I believe this is close to what we need in ISO 19103. Perhaps with some examples.

ogcscotts commented 3 years ago

Another example of a codelist tied to a Standard that is hosted on a register is the Cadastre and Land Administration Thesaurus (CaLAThe): http://defs.opengis.net/vocprez/object?uri=https%3A//www.opengis.net/def/CaLATheCodeList

heidivanparys commented 2 years ago

From https://webgate.ec.europa.eu/fpfis/wikis/pages/viewpage.action?pageId=803309194&preview=/803309194/840434584/Interoperability%20regulation_proposed%20changes.pdf (shown during the 66th MIG-T meeting):

[...] Since enumerations are essentially equivalent to non-extensible code lists, it is proposed to remove the notion of enumeration from the text altogether, i.e. in the definitions in Article 2 and elsewhere in the Implementing Regulation [...]

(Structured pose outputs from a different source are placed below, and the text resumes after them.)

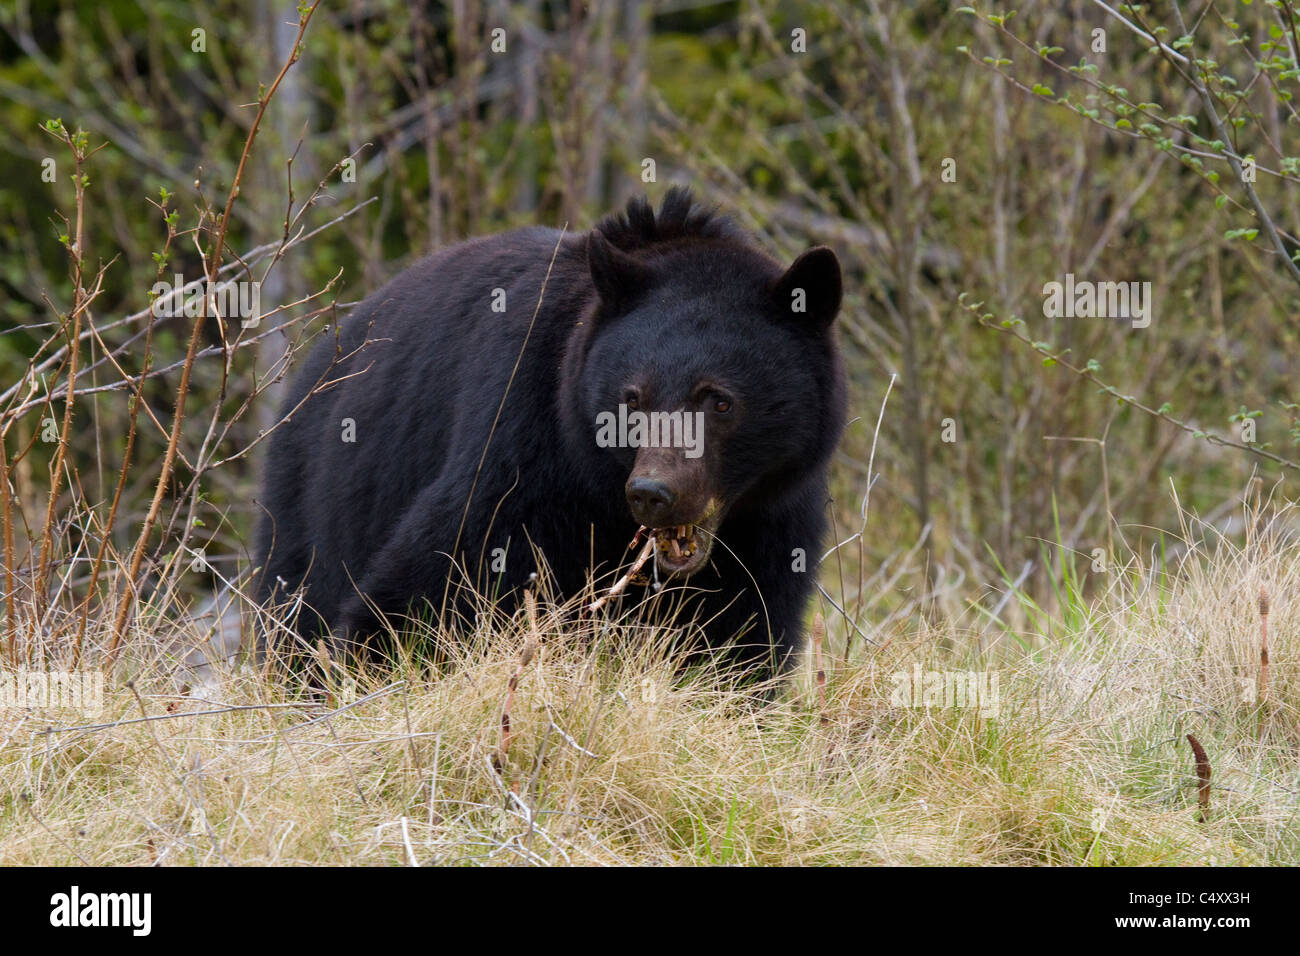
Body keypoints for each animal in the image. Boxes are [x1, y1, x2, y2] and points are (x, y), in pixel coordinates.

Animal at [254, 187, 846, 676]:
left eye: (719, 401)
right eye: (632, 399)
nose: (653, 493)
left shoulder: (772, 510)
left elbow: (747, 623)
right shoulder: (529, 434)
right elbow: (446, 567)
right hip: (317, 494)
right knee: (299, 596)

PeterParslow commented 2 years ago

Does anyone know if INSPIRE intend to follow up any such change to their Regulation with equivalent change to their Technical Guidance, specifically all the thematic Data Specifications, the data models of them, and the automatically derived GML XSDs? Or are they considering changing the regulation in order to make it easier to change the code lists (as implied in the 'benefits' in the document, and then only actually change enumerations to code lists in the Technical Guidance as & when needed?

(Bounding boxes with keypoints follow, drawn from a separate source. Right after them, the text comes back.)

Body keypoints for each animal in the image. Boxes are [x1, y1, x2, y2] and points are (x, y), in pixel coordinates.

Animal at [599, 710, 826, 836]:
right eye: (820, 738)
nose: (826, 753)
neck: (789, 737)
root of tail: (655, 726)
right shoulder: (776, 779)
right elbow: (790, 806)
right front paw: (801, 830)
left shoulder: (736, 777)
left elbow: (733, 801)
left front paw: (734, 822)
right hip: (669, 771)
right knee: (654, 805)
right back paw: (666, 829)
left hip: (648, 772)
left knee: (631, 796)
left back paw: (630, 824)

Each time they do that, they would render all existing compliant data non-compliant.

Or is it more a matter that they want to free other encodings up from it, but intend to leave the GML alone?

Doing this in 19103 would have a knock on effect:

Initially, it would make a lot of our (& OGC's, & INSPIRE's) UML non-compliant, with each change then needing to be implemented in any XML schema.

After doing all that, then these two encoding rules would become redundant:

heidivanparys commented 2 years ago

There is more information on the change proposal, the reasons behind and the expected impact in the document Possible revision of Implementing Rules on data interoperability Status of change proposals (from the 8th MIG meeting).

It says i.e.:

[...]

The TGs will need to be updated accordingly.

For the change from enumeration to code lists, some of the schemas will need to be updated.

[...]

The schema updates could probably be done in a backwards-compatible way, allowing (for a time) both code list references and enumeration values.

The main reason I mentioned it here is that when I read ISO 19103, "extensibility" is the delimiting characteristic that distinguishes an enumeration from a code list.

But I am wondering whether the delimiting characteristic is actually whether the life course of the enumerated type is tied to the life course of the data model or not:

E.g. INSPIRE defined code lists have a property "extensibility" with possible values as described on https://inspire.ec.europa.eu/registry/extensibility/.

It would be interesting to have a discussion about that.

heidivanparys commented 2 years ago

I will use the opportunity created by the move to GitHub by cross-linking some issues.

An interesting topic regarding code lists is the encoding of code lists and data that refers to code lists. HTTP URIs are ok in GML and in data "on the web", but are not really common practice in relational databases, such as GeoPackage.

ISO 19103 mentions mnemonic names, but in reality many code lists use "notations" ≈ "code values". And many code list values also have a human-friendly label. Do we then still need the mnemonic name? And how to model all this information, or is that out of scope?

In the context of INSPIRE, there is a discussion in https://github.com/INSPIRE-MIF/gp-geopackage-encodings/issues/17 regarding how to data using code list values in GeoPackage. But the topic is really relevant as well also outside INSPIRE; the INSPIRE ad-hoc group on that is considering developing an extension to the GeoPackage specification.

Any feedback on the thoughts there would be welcomed. A draft encoding rule has been developed for the European Noise Directive. That document is not (yet) online, but some information is in this presentation, and sample GeoPackage files developed according to that draft are in this repository.